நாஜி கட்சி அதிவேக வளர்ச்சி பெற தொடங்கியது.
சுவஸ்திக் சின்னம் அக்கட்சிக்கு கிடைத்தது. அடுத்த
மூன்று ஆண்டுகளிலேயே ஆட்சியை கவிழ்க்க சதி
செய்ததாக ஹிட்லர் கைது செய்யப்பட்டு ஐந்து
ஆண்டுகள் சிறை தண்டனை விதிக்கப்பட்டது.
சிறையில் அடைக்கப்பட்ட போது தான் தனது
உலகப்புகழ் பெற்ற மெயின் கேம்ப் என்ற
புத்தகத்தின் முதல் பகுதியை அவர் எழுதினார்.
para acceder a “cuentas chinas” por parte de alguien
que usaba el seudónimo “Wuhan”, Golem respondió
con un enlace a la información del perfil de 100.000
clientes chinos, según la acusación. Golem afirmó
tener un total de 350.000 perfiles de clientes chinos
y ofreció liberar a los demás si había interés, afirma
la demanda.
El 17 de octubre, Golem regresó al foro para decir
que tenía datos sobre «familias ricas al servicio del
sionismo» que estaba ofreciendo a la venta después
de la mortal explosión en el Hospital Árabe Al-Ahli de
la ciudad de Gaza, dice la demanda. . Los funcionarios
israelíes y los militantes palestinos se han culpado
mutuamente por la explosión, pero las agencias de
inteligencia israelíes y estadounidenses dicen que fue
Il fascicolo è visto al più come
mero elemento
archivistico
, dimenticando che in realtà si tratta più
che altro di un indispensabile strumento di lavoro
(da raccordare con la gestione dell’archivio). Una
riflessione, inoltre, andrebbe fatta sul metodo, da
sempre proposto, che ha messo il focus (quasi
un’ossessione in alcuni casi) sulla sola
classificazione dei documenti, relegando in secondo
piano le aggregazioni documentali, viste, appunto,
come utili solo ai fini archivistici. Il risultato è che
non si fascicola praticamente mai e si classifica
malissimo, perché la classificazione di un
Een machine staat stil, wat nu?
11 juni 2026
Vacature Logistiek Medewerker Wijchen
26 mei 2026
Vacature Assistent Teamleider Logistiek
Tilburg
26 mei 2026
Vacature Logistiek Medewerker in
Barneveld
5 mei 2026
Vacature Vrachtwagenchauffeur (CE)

^^^^^^^^^^^^^^^^

When the word "Logistiek" appears in a line of the data, that line is counted; report the number only.

3